- About this exercise:
Pull each line containing "filterUnits" out of the data and copy it.

[Data records]
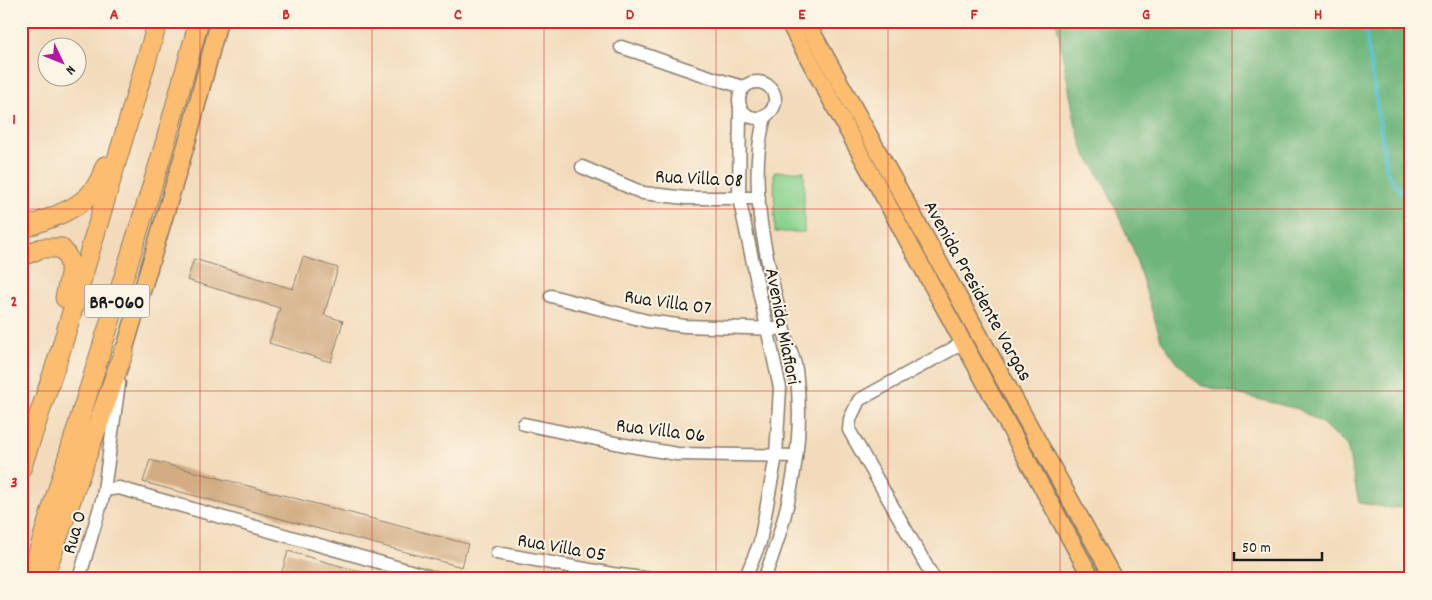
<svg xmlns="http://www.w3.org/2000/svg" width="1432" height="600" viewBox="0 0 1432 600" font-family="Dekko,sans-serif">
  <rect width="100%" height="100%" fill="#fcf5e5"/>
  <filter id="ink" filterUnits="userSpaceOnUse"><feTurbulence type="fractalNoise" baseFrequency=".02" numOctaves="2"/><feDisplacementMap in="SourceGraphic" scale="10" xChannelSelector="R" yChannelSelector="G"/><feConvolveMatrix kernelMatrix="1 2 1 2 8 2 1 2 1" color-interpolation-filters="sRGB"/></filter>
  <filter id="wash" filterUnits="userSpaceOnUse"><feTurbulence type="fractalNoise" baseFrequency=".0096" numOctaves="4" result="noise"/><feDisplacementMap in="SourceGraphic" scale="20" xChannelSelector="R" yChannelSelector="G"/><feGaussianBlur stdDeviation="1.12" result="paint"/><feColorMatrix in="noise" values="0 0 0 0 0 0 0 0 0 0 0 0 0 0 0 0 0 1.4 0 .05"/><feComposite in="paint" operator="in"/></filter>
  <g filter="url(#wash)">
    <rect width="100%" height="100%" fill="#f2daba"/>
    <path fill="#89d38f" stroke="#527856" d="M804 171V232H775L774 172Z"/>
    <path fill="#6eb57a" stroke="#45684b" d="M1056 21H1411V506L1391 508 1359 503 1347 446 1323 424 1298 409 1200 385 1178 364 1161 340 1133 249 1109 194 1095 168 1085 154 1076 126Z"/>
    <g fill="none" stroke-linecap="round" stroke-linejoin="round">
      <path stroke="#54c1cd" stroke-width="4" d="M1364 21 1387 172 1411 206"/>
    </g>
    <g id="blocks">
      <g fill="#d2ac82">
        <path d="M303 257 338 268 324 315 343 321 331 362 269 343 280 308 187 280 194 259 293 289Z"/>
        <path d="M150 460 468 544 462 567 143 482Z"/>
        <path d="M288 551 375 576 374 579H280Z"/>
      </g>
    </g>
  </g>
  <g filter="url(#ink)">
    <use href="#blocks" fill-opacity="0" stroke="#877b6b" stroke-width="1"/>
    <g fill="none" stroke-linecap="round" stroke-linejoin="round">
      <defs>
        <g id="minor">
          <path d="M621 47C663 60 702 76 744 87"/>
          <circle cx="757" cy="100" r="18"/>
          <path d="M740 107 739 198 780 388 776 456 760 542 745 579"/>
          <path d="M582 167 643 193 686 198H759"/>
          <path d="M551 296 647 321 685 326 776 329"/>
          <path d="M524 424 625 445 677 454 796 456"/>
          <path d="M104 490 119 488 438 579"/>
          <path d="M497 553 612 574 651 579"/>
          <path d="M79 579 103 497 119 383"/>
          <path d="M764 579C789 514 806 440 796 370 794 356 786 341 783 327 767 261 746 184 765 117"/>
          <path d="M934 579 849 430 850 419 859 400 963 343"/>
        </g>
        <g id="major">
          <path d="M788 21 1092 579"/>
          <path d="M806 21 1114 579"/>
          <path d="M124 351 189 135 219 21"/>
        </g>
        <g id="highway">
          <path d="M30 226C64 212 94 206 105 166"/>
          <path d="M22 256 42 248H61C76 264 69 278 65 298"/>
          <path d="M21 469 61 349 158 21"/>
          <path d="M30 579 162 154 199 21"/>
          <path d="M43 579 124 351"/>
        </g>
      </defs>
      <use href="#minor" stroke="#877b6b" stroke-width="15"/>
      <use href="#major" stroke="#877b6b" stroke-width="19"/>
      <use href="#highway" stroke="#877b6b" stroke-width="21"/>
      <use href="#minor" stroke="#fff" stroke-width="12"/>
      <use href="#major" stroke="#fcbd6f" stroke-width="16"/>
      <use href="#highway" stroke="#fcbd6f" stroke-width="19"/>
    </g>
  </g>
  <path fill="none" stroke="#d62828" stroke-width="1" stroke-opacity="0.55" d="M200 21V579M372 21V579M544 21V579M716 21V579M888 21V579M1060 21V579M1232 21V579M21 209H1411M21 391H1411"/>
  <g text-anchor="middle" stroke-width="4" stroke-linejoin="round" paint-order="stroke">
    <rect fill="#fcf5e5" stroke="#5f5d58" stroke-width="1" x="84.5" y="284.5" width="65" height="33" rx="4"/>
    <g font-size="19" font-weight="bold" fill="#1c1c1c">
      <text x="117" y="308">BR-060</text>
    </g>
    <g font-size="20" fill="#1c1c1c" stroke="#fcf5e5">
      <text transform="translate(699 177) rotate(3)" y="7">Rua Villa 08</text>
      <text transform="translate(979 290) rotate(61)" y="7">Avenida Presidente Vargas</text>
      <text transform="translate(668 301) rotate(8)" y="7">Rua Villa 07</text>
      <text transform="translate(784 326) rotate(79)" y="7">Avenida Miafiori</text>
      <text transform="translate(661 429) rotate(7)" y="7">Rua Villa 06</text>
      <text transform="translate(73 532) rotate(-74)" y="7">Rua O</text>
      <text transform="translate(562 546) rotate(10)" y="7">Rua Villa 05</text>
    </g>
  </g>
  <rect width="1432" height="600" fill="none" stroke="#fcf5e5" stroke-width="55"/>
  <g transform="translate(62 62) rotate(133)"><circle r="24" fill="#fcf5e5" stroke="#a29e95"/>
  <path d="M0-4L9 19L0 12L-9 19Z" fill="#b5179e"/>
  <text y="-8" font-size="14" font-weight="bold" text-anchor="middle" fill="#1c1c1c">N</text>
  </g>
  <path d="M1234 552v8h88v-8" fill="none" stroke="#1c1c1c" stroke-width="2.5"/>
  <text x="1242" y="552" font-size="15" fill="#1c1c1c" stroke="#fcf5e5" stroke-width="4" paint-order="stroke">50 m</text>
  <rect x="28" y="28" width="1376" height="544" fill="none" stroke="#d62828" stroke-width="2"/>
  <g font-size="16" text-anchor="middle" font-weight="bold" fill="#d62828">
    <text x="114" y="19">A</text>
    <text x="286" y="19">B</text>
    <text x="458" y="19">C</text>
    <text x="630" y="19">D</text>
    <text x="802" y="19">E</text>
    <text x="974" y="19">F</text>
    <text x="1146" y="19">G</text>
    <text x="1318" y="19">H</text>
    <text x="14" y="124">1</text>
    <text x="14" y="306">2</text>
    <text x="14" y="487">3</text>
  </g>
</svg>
...
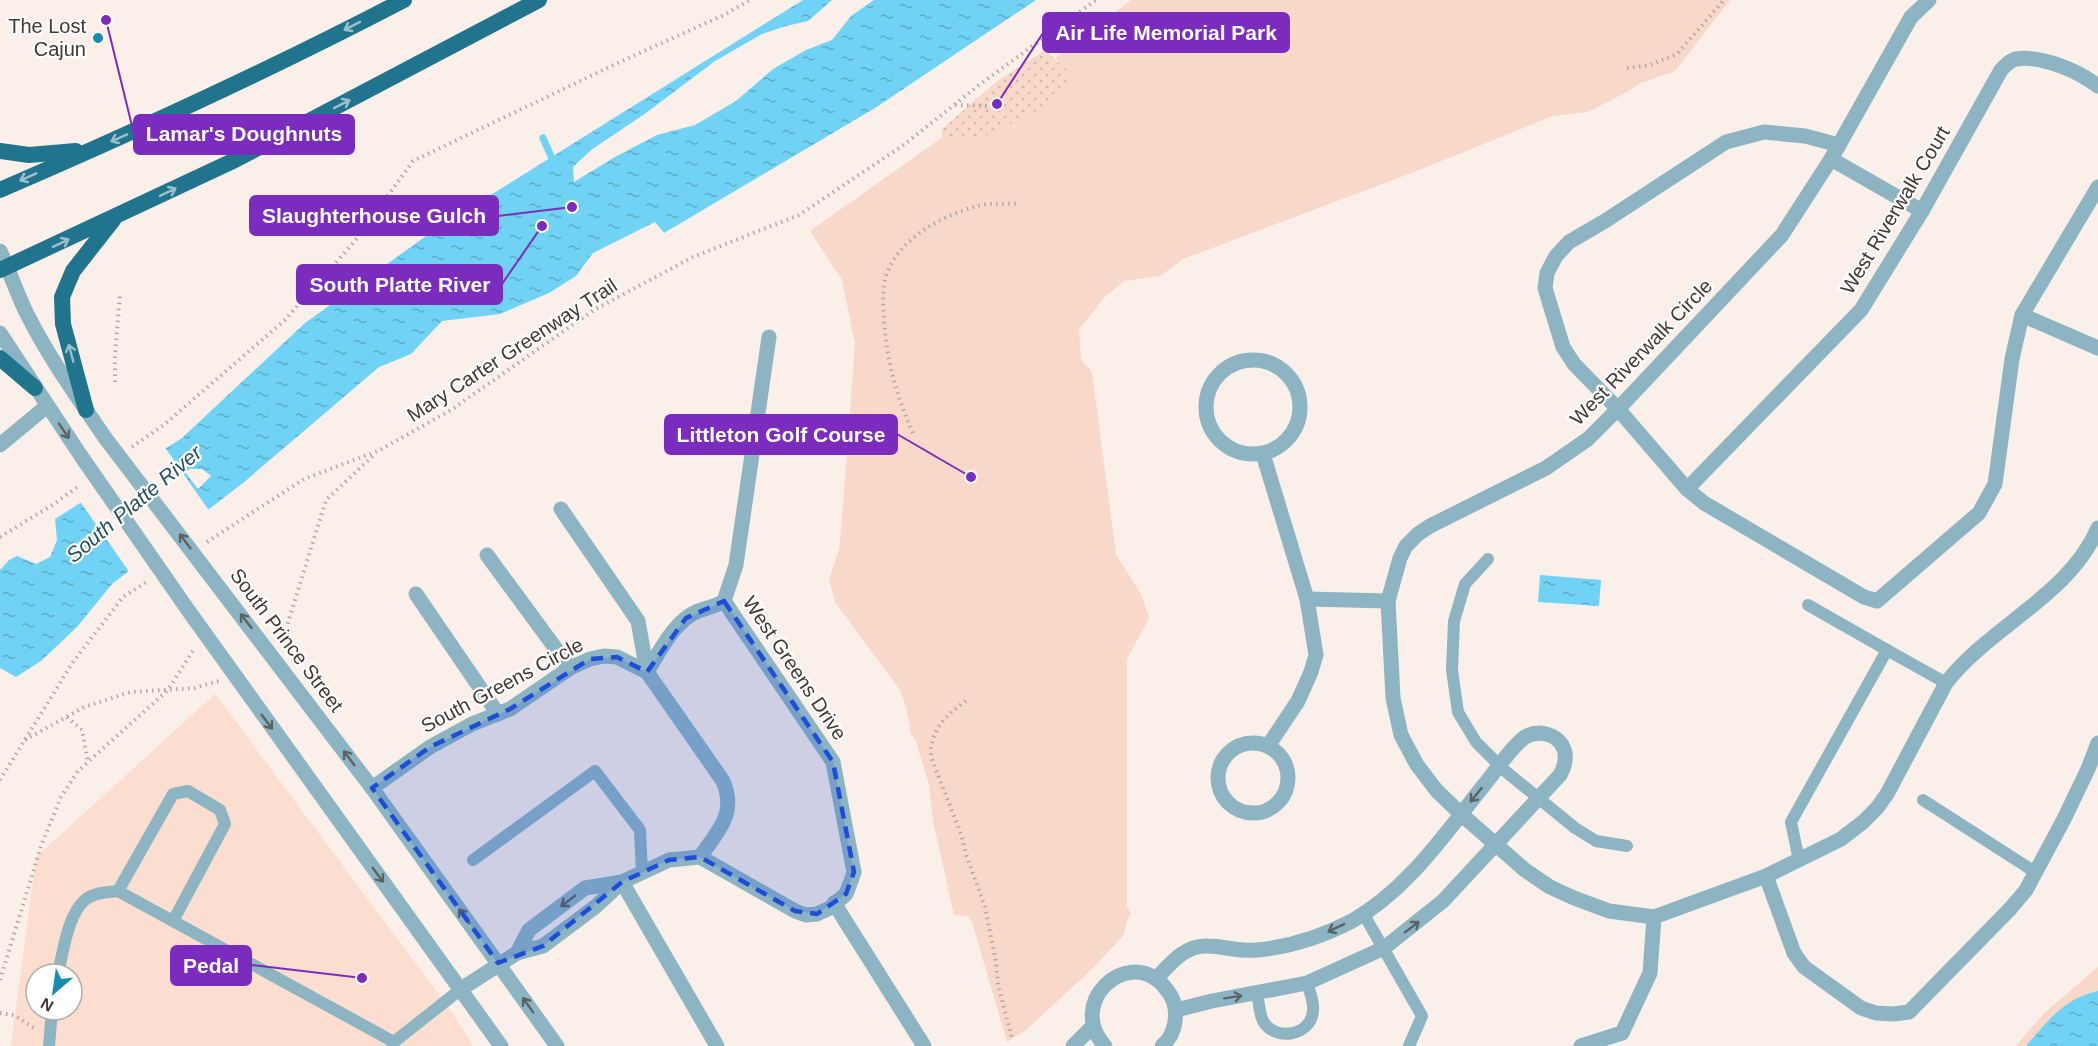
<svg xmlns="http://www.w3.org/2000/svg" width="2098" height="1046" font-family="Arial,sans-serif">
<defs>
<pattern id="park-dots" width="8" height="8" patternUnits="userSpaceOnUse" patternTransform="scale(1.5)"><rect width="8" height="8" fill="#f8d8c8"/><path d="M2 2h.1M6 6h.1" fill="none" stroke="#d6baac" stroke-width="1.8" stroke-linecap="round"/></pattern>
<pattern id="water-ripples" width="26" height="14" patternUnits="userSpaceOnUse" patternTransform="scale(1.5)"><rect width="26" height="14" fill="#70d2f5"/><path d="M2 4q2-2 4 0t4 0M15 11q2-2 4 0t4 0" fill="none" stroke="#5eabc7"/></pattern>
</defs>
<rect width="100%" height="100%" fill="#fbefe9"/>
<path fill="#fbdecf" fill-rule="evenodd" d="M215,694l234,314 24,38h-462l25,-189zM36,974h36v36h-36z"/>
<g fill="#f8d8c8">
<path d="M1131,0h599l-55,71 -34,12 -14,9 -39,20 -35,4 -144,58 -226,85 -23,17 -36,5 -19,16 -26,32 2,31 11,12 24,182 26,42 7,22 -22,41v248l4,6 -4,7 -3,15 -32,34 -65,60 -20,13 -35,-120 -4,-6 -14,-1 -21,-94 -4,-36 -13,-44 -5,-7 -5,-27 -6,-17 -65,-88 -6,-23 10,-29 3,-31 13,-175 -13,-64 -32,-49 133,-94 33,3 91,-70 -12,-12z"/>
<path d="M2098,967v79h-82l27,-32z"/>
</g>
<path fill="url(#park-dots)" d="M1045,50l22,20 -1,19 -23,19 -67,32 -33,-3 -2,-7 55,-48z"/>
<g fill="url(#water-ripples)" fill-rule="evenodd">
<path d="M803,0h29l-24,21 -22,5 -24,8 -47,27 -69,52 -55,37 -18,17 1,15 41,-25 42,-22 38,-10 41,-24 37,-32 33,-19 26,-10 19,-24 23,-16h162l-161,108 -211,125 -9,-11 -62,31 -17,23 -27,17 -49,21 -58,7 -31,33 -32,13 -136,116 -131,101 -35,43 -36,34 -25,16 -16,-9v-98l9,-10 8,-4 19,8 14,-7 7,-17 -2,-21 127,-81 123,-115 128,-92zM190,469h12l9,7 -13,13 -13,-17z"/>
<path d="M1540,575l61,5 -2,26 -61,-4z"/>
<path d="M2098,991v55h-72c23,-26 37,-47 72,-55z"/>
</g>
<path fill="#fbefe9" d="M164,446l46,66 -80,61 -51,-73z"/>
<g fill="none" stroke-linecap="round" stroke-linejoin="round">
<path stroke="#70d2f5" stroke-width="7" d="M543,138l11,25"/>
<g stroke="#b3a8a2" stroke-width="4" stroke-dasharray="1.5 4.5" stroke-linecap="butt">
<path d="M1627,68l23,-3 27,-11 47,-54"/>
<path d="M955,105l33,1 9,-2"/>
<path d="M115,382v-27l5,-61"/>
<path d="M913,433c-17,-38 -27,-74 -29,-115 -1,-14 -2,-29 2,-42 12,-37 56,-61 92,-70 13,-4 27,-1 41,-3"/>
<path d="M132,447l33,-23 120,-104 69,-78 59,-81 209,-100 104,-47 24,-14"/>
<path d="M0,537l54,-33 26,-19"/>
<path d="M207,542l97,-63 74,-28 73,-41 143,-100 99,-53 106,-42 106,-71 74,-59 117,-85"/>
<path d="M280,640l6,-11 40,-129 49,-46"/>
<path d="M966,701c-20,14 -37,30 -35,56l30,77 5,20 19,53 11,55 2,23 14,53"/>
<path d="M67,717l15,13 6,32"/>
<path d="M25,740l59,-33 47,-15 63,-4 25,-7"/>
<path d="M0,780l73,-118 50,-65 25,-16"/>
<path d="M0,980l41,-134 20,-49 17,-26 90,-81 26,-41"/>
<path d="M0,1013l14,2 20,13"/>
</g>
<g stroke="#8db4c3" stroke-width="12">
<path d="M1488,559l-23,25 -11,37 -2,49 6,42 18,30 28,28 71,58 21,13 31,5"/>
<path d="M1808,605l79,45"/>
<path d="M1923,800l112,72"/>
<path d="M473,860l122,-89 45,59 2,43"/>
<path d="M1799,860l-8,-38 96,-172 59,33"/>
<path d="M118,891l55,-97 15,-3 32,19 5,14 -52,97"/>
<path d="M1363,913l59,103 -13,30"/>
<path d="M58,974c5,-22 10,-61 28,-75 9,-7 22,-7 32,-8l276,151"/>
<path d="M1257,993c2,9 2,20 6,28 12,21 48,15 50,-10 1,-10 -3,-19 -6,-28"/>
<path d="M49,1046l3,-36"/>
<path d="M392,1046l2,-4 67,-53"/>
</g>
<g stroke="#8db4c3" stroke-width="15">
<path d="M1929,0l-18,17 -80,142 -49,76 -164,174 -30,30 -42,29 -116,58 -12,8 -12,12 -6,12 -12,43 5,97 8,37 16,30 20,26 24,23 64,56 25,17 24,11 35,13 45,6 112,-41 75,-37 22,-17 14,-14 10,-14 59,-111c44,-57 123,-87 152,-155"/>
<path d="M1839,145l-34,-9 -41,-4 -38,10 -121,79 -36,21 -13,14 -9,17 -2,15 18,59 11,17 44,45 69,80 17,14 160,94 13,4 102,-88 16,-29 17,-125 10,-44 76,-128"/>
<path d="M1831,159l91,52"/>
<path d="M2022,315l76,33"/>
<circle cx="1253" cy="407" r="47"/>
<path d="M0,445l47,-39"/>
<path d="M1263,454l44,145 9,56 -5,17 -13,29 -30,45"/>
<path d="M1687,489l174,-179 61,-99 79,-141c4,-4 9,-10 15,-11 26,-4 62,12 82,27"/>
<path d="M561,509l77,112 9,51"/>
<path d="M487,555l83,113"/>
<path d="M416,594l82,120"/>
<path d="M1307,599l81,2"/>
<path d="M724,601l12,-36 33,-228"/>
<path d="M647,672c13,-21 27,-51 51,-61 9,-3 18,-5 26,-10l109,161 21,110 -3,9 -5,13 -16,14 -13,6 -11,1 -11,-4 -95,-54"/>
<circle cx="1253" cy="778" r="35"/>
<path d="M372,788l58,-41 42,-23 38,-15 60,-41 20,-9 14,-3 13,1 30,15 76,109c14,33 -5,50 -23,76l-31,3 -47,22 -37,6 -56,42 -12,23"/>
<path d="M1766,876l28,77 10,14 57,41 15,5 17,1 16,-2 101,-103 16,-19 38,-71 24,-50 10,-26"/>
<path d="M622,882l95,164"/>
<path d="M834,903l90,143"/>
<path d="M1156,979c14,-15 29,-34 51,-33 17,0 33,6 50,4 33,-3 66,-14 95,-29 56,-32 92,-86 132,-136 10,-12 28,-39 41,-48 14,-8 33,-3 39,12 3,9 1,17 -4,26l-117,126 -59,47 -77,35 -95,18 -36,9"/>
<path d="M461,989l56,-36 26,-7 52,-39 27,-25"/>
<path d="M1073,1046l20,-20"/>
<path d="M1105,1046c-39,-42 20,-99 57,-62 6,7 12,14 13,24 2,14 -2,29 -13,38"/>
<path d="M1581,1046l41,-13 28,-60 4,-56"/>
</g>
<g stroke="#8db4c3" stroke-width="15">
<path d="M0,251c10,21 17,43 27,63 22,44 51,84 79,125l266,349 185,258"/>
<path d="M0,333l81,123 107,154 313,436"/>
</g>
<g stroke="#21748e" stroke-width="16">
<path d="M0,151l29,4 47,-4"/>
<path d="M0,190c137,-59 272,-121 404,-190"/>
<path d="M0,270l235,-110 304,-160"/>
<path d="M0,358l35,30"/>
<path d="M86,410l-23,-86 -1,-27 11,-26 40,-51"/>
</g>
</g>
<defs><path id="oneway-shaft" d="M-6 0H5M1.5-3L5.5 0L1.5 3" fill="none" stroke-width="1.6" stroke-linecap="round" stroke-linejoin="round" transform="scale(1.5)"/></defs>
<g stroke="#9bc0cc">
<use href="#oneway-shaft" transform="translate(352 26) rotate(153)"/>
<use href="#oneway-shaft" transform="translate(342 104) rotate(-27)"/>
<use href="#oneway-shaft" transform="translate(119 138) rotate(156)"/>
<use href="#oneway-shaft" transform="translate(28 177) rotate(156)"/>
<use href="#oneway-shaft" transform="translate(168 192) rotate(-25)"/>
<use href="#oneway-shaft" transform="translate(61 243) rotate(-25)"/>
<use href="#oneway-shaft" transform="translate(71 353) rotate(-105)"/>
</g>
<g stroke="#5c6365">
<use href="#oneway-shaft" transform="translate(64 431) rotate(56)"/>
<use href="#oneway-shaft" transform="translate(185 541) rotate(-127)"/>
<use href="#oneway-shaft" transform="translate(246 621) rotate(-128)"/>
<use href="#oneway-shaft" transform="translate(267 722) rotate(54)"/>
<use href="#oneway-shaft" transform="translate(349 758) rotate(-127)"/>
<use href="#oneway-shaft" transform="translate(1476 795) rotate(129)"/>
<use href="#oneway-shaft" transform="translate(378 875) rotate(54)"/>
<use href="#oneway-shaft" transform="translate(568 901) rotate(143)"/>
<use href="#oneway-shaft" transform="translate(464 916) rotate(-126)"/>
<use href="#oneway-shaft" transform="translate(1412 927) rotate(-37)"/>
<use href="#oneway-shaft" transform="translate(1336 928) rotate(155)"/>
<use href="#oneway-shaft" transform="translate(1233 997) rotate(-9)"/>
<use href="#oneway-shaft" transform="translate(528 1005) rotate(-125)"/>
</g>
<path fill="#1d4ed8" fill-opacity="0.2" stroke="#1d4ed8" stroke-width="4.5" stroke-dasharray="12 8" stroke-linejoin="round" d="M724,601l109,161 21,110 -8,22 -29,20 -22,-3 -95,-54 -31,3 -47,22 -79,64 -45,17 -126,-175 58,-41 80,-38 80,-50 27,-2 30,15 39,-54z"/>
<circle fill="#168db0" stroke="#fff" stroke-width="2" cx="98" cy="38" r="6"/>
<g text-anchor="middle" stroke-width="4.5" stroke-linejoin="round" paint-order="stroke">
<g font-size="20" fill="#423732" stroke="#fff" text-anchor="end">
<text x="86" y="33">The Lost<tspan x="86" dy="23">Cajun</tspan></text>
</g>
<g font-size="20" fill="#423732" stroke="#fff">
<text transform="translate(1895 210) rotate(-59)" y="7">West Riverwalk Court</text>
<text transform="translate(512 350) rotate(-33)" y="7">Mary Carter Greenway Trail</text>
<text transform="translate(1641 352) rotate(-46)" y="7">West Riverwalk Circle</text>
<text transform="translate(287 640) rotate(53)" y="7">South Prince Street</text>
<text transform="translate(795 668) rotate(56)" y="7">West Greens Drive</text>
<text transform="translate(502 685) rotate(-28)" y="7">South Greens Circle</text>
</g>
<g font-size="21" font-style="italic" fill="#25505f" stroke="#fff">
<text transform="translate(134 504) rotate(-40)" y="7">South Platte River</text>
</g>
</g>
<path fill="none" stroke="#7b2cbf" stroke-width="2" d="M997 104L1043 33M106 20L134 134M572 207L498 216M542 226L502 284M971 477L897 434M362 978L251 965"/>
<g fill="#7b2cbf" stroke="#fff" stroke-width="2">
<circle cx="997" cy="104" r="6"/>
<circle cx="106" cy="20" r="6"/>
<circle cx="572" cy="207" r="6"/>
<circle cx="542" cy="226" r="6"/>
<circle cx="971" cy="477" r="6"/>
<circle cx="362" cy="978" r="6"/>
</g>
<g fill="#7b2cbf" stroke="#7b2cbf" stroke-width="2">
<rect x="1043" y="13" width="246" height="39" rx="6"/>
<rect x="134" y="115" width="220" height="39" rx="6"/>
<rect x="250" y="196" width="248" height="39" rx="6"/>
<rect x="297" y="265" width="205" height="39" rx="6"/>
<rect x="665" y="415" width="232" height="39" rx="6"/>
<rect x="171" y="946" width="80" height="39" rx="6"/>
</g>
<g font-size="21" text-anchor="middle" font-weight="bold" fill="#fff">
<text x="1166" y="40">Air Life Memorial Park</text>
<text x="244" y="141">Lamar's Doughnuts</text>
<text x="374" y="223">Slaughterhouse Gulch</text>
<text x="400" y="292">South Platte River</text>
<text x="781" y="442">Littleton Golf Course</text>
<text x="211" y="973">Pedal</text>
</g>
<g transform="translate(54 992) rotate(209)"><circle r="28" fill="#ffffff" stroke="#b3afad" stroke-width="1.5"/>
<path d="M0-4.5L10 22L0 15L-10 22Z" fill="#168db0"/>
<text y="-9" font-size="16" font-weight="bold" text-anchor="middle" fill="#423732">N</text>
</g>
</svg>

- Final answer:
  <filter id="ink" filterUnits="userSpaceOnUse"><feTurbulence type="fractalNoise" baseFrequency=".02" numOctaves="2"/><feDisplacementMap in="SourceGraphic" scale="10" xChannelSelector="R" yChannelSelector="G"/><feConvolveMatrix kernelMatrix="1 2 1 2 8 2 1 2 1" color-interpolation-filters="sRGB"/></filter>
  <filter id="wash" filterUnits="userSpaceOnUse"><feTurbulence type="fractalNoise" baseFrequency=".0096" numOctaves="4" result="noise"/><feDisplacementMap in="SourceGraphic" scale="20" xChannelSelector="R" yChannelSelector="G"/><feGaussianBlur stdDeviation="1.12" result="paint"/><feColorMatrix in="noise" values="0 0 0 0 0 0 0 0 0 0 0 0 0 0 0 0 0 1.4 0 .05"/><feComposite in="paint" operator="in"/></filter>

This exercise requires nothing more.